Extracted records:
# # # # #
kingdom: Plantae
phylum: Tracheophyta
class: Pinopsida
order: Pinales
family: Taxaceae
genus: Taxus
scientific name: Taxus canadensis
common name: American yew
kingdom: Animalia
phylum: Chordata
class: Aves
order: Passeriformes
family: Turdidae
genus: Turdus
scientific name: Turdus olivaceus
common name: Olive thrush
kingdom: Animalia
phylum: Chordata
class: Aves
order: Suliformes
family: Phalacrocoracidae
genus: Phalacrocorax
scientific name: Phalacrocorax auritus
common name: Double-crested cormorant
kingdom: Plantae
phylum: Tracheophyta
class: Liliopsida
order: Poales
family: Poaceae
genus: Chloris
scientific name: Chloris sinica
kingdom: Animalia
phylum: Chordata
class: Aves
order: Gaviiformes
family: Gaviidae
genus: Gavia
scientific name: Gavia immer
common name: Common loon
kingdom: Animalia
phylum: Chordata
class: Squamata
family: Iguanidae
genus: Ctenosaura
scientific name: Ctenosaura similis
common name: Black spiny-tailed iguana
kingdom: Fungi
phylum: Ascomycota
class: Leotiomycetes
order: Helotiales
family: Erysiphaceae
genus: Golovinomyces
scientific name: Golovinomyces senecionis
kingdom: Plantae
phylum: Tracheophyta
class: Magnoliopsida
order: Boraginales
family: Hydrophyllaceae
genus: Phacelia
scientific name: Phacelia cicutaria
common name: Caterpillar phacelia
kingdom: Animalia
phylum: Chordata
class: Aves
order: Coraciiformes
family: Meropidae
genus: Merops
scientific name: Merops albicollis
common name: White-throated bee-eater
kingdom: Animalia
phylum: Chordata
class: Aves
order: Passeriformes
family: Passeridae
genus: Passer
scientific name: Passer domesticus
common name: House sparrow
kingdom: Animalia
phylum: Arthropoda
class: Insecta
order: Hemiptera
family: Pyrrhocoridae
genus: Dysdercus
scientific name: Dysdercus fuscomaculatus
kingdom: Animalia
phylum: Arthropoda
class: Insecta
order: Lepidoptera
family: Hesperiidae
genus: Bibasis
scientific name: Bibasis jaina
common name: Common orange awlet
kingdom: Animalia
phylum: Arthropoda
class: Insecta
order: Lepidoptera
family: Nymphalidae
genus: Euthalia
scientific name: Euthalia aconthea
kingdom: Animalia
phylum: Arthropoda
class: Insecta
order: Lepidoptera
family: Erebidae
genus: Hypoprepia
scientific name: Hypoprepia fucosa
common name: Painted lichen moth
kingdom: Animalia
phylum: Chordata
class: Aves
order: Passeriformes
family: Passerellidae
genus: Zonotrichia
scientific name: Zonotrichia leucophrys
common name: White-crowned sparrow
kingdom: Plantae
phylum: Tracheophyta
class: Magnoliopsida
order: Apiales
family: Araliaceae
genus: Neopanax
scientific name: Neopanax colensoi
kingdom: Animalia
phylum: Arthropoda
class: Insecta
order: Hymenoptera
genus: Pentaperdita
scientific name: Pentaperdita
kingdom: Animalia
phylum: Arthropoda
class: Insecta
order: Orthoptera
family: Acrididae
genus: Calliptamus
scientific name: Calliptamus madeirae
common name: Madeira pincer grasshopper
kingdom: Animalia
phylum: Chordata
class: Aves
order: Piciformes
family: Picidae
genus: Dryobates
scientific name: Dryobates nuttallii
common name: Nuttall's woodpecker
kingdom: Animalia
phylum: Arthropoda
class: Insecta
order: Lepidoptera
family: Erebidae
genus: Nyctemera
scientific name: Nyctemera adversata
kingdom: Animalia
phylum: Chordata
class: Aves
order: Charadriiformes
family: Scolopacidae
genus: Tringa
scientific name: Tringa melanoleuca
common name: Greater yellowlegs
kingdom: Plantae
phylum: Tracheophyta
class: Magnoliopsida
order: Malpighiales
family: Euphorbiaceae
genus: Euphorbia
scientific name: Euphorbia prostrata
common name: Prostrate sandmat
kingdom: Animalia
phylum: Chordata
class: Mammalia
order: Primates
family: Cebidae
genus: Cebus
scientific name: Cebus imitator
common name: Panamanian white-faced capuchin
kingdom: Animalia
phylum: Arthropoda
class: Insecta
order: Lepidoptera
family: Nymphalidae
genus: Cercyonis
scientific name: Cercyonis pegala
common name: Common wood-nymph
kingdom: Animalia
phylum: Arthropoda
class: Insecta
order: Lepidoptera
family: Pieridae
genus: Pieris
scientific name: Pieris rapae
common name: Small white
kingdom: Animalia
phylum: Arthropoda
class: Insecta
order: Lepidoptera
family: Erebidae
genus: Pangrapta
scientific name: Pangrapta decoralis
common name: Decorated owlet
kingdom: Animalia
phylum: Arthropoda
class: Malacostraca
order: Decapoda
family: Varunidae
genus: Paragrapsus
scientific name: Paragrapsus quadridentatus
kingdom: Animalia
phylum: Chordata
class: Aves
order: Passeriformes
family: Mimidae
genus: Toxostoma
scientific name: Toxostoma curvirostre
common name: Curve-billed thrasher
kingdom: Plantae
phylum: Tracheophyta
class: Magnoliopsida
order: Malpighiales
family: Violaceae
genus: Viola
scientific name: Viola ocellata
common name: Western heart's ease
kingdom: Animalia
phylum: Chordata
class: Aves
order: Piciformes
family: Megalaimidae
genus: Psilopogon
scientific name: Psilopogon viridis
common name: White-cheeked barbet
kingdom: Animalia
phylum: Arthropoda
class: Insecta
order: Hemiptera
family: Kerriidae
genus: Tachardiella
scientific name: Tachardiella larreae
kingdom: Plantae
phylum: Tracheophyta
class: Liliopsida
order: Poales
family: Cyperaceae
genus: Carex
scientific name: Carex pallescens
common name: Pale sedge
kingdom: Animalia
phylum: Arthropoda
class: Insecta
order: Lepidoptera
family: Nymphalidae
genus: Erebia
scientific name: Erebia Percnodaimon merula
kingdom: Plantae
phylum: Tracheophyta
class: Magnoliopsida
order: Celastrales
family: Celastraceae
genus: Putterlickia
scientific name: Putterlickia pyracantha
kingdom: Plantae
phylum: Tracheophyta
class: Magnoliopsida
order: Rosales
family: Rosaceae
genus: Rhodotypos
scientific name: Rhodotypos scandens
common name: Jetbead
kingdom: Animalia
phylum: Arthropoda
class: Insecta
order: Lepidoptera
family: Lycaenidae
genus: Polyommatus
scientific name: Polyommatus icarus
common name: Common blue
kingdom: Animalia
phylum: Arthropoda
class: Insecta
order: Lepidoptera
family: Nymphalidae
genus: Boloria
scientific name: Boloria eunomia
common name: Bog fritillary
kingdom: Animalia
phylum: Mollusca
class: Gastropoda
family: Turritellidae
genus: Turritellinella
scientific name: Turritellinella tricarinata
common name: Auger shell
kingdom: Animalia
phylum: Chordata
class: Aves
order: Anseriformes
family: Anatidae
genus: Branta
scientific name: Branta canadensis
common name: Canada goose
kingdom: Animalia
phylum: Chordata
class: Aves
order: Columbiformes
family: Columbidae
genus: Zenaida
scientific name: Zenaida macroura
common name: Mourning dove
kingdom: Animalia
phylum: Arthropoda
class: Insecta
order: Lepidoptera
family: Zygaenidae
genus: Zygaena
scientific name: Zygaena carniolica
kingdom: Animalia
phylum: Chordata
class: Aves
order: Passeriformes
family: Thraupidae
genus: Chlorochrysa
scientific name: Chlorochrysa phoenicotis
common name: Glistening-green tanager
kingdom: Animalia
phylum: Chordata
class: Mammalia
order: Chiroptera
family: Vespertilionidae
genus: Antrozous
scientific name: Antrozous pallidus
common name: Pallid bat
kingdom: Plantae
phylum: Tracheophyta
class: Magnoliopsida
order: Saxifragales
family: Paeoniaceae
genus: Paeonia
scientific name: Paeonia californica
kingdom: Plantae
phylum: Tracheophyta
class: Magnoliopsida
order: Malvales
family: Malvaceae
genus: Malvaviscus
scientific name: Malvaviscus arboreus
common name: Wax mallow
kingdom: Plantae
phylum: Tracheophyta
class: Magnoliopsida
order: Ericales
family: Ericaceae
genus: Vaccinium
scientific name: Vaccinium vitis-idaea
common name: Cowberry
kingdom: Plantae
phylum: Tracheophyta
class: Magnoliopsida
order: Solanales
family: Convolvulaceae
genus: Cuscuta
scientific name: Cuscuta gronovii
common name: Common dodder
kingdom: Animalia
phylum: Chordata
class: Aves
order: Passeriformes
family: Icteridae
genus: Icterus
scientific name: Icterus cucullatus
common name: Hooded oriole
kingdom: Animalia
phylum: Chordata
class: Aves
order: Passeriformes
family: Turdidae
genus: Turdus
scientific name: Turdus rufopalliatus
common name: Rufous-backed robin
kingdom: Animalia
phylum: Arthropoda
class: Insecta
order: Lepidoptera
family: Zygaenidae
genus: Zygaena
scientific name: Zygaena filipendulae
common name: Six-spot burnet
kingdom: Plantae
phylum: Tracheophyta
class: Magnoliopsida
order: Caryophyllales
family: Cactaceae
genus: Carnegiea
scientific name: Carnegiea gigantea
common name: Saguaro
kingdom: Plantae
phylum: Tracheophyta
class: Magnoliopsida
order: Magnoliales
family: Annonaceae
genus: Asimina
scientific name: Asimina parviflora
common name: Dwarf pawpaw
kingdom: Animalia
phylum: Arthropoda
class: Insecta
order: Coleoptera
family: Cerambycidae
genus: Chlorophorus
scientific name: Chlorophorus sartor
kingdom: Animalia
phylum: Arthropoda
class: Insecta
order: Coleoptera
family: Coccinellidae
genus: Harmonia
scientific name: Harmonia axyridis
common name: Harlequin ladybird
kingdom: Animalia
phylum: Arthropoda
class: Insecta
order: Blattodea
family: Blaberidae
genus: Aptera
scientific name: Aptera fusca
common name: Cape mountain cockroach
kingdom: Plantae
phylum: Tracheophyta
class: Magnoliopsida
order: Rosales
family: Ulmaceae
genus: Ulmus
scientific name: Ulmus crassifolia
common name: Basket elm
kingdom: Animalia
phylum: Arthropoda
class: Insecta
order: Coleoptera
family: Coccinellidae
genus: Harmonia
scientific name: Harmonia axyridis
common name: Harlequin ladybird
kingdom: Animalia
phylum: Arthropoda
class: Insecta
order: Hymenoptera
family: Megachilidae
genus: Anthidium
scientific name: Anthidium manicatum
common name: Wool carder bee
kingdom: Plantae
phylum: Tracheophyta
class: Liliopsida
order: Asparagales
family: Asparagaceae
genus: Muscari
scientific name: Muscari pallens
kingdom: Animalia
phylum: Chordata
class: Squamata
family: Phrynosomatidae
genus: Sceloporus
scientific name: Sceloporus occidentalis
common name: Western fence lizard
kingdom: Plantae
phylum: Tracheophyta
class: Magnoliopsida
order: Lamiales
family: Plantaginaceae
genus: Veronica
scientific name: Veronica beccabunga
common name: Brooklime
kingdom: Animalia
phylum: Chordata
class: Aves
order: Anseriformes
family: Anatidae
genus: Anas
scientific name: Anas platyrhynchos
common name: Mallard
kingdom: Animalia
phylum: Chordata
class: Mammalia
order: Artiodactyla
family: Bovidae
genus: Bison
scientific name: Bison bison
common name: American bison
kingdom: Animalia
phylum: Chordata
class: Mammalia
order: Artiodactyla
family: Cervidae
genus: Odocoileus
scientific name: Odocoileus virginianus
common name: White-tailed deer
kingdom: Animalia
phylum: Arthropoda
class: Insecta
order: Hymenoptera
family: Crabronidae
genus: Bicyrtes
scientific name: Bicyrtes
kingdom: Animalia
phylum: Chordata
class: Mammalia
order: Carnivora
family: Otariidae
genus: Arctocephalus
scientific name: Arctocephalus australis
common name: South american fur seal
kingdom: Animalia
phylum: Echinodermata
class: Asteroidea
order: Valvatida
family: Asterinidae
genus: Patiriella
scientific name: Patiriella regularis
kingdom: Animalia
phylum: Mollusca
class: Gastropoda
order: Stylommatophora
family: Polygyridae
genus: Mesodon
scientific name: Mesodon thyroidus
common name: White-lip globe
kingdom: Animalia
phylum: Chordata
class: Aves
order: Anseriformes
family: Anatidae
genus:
# # # # #
EXERCISE:
Can you give every line from the start of the items down to the line containing "scientific name: Turdus olivaceus", inclusive, as a JSON list of strings with one string per line and blank lines omitted?

RESPONSE TO THIS EXERCISE:
[
  "kingdom: Plantae",
  "phylum: Tracheophyta",
  "class: Pinopsida",
  "order: Pinales",
  "family: Taxaceae",
  "genus: Taxus",
  "scientific name: Taxus canadensis",
  "common name: American yew",
  "kingdom: Animalia",
  "phylum: Chordata",
  "class: Aves",
  "order: Passeriformes",
  "family: Turdidae",
  "genus: Turdus",
  "scientific name: Turdus olivaceus"
]